The Ordos block, a multicyclic overlaid basin formed on top of an Archean-Paleoproterozoic crystalline basement, is contained in the North China Craton's western portion (Zhai, 2021). The region spans 37 × 10⁴ km², with the Archean-Paleoproterozoic metamorphic rock system serving as the basement. The entire thickness of the strata is between 5000 and 10,000 m. It has a dual-layered structure with a lower part being marine and an upper part being terrestrial sedimentation (Fu et al., 2019).

The geological feature of the Ordos Basin is “full basin gas, half basin oil.” It possesses a lot of natural gas resources, the majority of which is “low-permeability, tight” unconventional gas (Li et al., 2021). The Yimeng Uplift, West Margin Thrusting Belt, Tianhuan Depression, Yishang Slope, Weibei Uplift, and Jinxi Flexural Belt are the six main tectonic units that make up the Ordos Basin. The Qingyang gas field, a west-dipping monocline with a comparatively flat structure, was explored in the Longdong region southwest of the basin's Yishan slope in 2018. The Permian Shanxi Formation and lower Shihezi Formation serve as the primary gas-producing strata (Fu et al., 2019; Li et al., 2021; Xia et al., 2022).
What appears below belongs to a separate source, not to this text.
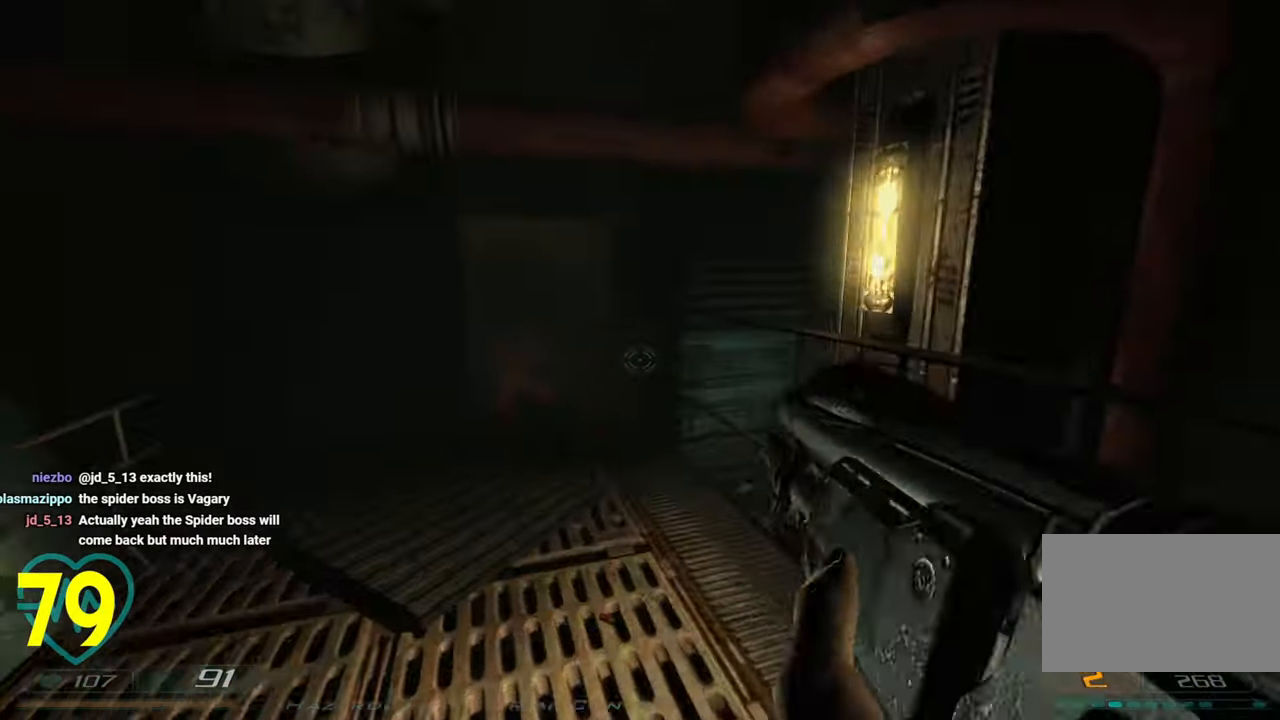
{"keys": ["shift"], "mouse": [], "mouse_move": "right", "events": [[233, "w", "up"]]}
The sandstone reservoirs of Shan 1 member often exhibit “extra-low porosity and extra-low permeability,” with lithic solution pores predominating, followed by intercrystalline and uncommon intergranular pores. The permeability values predominantly vary between 0.003 and 0.500 mD, averaging 0.19 mD; the porosity distribution is 0.84%∼9.74%, primarily dispersed in 2.0%∼8.0%, with an average of 4.98% (Meng et al., 2021b). The reservoir is composed of meandering river point-bar facies sand bodies; the multiple-stage single point-bar sand bodies are stacked to form a sand body belt, which is irregularly distributed from southwest to northeast. The thickness of the sand body reduces in the direction of both sides of the sand body belt, accompanied by a deterioration in its physical characteristics and gas-bearing properties, showing strong heterogeneity (Fu et al., 2019).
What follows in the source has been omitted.